Peter Bjorn and John - “Breaker Breaker”
This song is the first available bit of new material from Peter Bjorn and John’s latest album—Gimme Some, out in March—so my self-inflated music critic-y instincts tell me to glance backwards for context and preparation. I would say something like this: Falling Out was pleasantly poppy but a bit too indistinct, Writer’s Block was a near-ideal confluence of great songs and interesting production, and Living Thing leaned too heavily on production mostly at the expense of compelling songs (it was just so bare and clangy), so we should expect the Swedish trio to swing back toward straightforward accessibility in order to regain some goodwill. It’s a logical move and one the band themselves have copped to in talking about Gimme Some (John called it a “pure pop-rock album”), but according to Peter on “Breaker Breaker,” I’m “trying to explain something [I] haven’t got a clue about.”
That’s right, PB&J have aimed their punky, pugilistic new song at people like me (not actually me; people with big audiences) who write about and ‘critique’ music because it would seem they’re not 100% pleased with some of the things people say. No other reading of the song makes quite as much sense to me. If it were about a girl and the idea of rejecting her before she had the chance to reject him (“before you break my heart”), Peter’s vengeful threats of breaking arms and noses would be completely inappropriate and kind of disturbing. His annoyance at the explaining and “riddles” could suggest some silly pretentious dude at a party a la Living Thing’s “Lay It Down,” but then the idea of heartbreak doesn’t really fit. And besides, why would he be cut “like a knife” by words from someone he didn’t even know unless they were talking about him and his work? Musical references scattered across the verses take a stab at self-awareness (singing songs about singing songs as a defense against people who write about songs) to make sure we understand this is about a band. “Before you make a sound / and try to turn us down […] I’m gonna break your nose and sing about it.” Also notice the joke implanted in the album cover: nullifying reviews and riffing on Roger Ebert’s monochrome critical discourse by giving themselves ‘three thumbs up.’

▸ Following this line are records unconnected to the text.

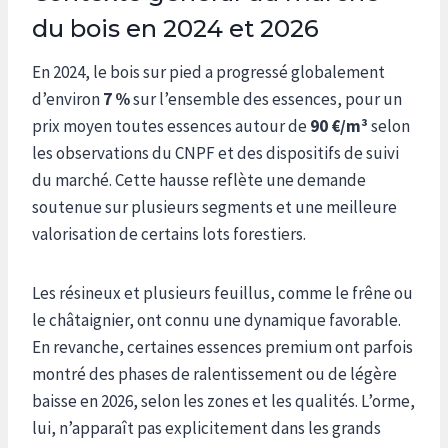
du bois en 2024 et 2026
En 2024, le bois sur pied a progressé globalement
d’environ
7 %
sur l’ensemble des essences, pour un
prix moyen toutes essences autour de
90 €/m³
selon
les observations du CNPF et des dispositifs de suivi
du marché. Cette hausse reflète une demande
soutenue sur plusieurs segments et une meilleure
valorisation de certains lots forestiers.
Les résineux et plusieurs feuillus, comme le frêne ou
le châtaignier, ont connu une dynamique favorable.
En revanche, certaines essences premium ont parfois
montré des phases de ralentissement ou de légère
baisse en 2026, selon les zones et les qualités. L’orme,
lui, n’apparaît pas explicitement dans les grands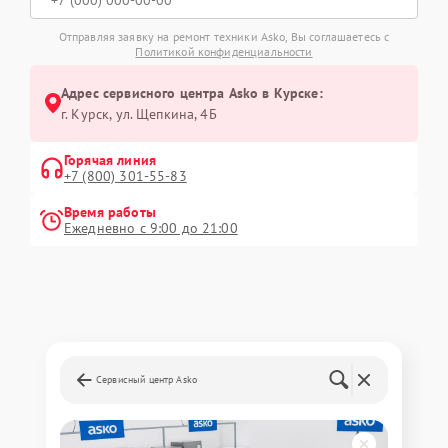
Отправляя заявку на ремонт техники Asko, Вы соглашаетесь с
Политикой конфиденциальности
Адрес сервисного центра Asko в Курске:
г. Курск, ул. Щепкина, 4Б
Горячая линия
+7 (800) 301-55-83
Время работы
Ежедневно с 9:00 до 21:00
Сервисный центр Asko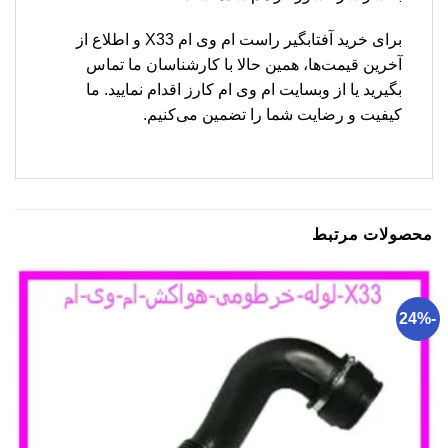
برای خرید آفتابگیر راست ام وی ام X33 و اطلاع از
آخرین قیمت‌ها، همین حالا با کارشناسان ما تماس
بگیرید یا از وبسایت ام وی ام کارز اقدام نمایید. ما
کیفیت و رضایت شما را تضمین می‌کنیم.
محصولات مرتبط
-24%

The hard part about all this is that, on its own, a short little blast of a song like “Breaker” doesn’t produce a statement that lives up to itself. It’s fast enough to feel manic and unhinged while the band’s innate sense of pop still comes through and all the instruments have the kind of overdriven buzz to them that PB&J generally make good use of. But if Gimme Some turned out to be nothing but a collection of these numbers, I’d probably have to make some sort of Hives-related joke and leave it at that. Generally, I have more faith in this band than to write them off completely based on a minute and a half of music, having seen them produce enough dazzling indie bubblegum to consider “Breaker” something of an outlier and an odd choice for a first single. They may yet earn the three thumbs they’ve preemptively scored for themselves, but it’ll take ditching most of the defensive ‘statements’ and actually honing in closer on the things they do best.